Among the people Frontline and The Washington Post, which broke the Teixeira story and four of whose reporters were featured in the Frontline show, interviewed were Teixeira’s ex-girlfriend “Crow” and his good friend “Pucki.” (The two asked to be identified only by those names.) Crow, who carried out an online relationship with Teixeira for a year even though they never physically met, said they bonded over their shared neo-Nazi views (though Crow insisted that she doesn’t believe in the neo-Nazi world view anymore) as well as their interest in dragons and dinosaurs. They also bonded during the COVID-19 lockdowns, when normal human interactions were difficult and people’s online relationships became major parts of their existences. Crow said she started to pull away from Teixeira when COVID restrictions eased and, as she put it, “A really key element was the way that the server became smaller and smaller over time. And it wasn't only that there were fewer people in it, but there were certain types of people who made the toxicity levels rise and rise. Him being the owner, he would have the final say in what happens, so people began leaving, getting banned. Jack would ban them.” The show describes Teixeira as leading a sort of double life during this time, working at an Air National Guard base by day and supposedly helping the U.S. secure its most secret information, while at night he’d disseminate America’s secrets on a Web site full of racist, sexist, homo-hating propaganda.

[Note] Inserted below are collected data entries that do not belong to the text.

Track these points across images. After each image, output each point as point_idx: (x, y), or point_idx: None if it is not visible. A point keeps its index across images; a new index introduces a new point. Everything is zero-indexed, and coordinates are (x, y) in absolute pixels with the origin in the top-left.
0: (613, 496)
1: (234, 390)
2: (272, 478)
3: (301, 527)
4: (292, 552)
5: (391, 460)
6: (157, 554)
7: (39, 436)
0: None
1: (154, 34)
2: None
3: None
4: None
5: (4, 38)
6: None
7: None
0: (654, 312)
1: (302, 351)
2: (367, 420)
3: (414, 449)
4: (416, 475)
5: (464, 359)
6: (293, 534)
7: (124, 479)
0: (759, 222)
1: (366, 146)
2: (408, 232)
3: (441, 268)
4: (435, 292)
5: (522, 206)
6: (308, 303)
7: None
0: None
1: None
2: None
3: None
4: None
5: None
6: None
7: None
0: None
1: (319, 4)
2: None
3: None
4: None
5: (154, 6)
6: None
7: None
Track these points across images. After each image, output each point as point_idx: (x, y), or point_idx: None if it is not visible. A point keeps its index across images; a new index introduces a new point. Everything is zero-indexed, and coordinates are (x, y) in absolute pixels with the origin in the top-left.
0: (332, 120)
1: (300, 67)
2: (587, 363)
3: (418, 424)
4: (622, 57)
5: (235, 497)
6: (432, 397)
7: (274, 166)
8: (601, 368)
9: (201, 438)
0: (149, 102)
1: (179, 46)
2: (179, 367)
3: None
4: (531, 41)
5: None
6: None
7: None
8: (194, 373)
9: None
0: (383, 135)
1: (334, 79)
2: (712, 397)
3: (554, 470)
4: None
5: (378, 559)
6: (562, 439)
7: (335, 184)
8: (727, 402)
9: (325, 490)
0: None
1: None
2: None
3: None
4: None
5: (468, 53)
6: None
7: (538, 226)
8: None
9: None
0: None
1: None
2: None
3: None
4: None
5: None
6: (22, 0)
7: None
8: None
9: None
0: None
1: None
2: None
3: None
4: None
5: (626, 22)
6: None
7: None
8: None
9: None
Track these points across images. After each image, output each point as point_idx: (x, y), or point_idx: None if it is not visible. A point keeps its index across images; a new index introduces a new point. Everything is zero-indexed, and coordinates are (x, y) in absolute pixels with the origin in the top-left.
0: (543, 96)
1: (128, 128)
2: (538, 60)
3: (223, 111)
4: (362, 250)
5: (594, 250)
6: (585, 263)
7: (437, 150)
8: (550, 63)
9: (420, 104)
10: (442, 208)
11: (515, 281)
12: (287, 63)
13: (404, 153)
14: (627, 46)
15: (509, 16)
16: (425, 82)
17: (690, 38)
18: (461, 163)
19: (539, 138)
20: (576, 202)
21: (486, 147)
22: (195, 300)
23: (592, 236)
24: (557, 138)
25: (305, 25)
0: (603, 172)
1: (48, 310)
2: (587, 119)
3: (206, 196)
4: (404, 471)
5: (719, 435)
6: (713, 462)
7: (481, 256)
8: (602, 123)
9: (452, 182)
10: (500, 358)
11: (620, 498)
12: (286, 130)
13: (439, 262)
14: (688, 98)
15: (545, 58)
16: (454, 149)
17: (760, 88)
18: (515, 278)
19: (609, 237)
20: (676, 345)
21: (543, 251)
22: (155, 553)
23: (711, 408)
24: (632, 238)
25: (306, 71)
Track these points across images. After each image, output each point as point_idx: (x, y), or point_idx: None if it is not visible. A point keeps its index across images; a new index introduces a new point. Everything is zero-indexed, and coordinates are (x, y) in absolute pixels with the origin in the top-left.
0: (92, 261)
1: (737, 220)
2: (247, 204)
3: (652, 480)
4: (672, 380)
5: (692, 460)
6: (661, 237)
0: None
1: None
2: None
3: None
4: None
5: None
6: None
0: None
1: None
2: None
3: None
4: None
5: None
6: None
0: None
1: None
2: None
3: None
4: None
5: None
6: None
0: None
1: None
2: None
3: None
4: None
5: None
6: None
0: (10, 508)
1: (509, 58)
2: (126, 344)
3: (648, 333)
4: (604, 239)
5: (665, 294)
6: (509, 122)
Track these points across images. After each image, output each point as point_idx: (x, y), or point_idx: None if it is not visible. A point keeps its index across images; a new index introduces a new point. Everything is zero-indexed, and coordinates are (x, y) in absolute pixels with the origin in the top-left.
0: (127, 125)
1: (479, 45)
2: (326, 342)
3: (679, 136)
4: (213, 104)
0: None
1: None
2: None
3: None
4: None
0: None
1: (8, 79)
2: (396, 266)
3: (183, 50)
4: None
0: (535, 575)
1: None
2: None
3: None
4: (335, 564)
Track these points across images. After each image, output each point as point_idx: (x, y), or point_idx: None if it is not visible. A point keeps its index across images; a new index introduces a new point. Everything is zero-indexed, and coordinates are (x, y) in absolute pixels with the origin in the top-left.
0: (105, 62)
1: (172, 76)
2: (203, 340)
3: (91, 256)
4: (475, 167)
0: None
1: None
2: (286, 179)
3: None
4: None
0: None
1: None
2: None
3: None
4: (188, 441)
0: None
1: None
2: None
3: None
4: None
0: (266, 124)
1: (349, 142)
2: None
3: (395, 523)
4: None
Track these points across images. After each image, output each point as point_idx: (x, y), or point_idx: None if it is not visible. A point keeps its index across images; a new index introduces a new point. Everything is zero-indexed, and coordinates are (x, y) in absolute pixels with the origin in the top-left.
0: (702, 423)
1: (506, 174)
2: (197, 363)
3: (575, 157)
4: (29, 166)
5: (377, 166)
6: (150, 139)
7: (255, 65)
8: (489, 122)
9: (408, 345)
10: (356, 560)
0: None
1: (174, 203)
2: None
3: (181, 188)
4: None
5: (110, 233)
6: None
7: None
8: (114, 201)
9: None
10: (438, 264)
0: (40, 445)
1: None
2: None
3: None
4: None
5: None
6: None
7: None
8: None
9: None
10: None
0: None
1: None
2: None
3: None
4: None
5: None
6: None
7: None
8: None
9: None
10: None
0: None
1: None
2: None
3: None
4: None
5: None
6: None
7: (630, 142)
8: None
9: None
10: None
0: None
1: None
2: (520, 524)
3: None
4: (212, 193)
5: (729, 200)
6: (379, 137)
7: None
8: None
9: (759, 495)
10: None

When Russia invaded Ukraine in February 2022, Teixeira began posting security information exposing Ukrainian defense secrets and built up a strong following among people who, like Teixeira himself, supported Russia’s side in the war. Frontline interviewed “Jeremiah,” one of Texiera’s users, who said that as the war between Russia and Ukraine heated up, Teixeira “started making biweekly to weekly updates when the war was more active, almost daily in some cases, especially early on, like, May and June of 2022. … [I]t was very fascinating, especially being so interested in things like that.” Jeremiah said Teixeira was in direct contact with people living in countries directly affected by the Russia-Ukraine war. “[Y]ou'd have people from all over the place being like, ‘Hey, do you know anything that was going on about this event in my country?’” Jeremiah said. “And if he had anything, he'd kind of tell them.” Another member of Teixeira’s user group, who went by the screen name “Lucca,” actually attracted U.S. government attention by reposting many of Teixeira’s papers, some of which ended up on sites like Abinavski’s Exclusion Zone and the popular white-supremacist social media site 4Chan. On April 7, Teixeira deleted the entire Thug Shaker Central page, which meant no one could recover any of the information posted on it – unless others in the meantime had reposted any of it elsewhere. On April 13, 2023, three days after Lucca had ratted him out to the government, FBI agents arrested Teixeira at the home in Dighton, Massachusetts where he lived with his mother and stepfather. On March 4, 2024, Teixeira changed his plea from not guilty to guilty on six counts of willful retention and dissemination of national security information, and he’s scheduled for sentencing in September. The Teixeira case has been called one of the most extensive and elaborate compromises of national security secrets in U.S. history, yet Teixeira’s motive doesn’t seem to have been deliberately to help a foreign adversary of the United States. Rather, he seems to have been a young wiseguy grabbing and reproducing classified information just because he could.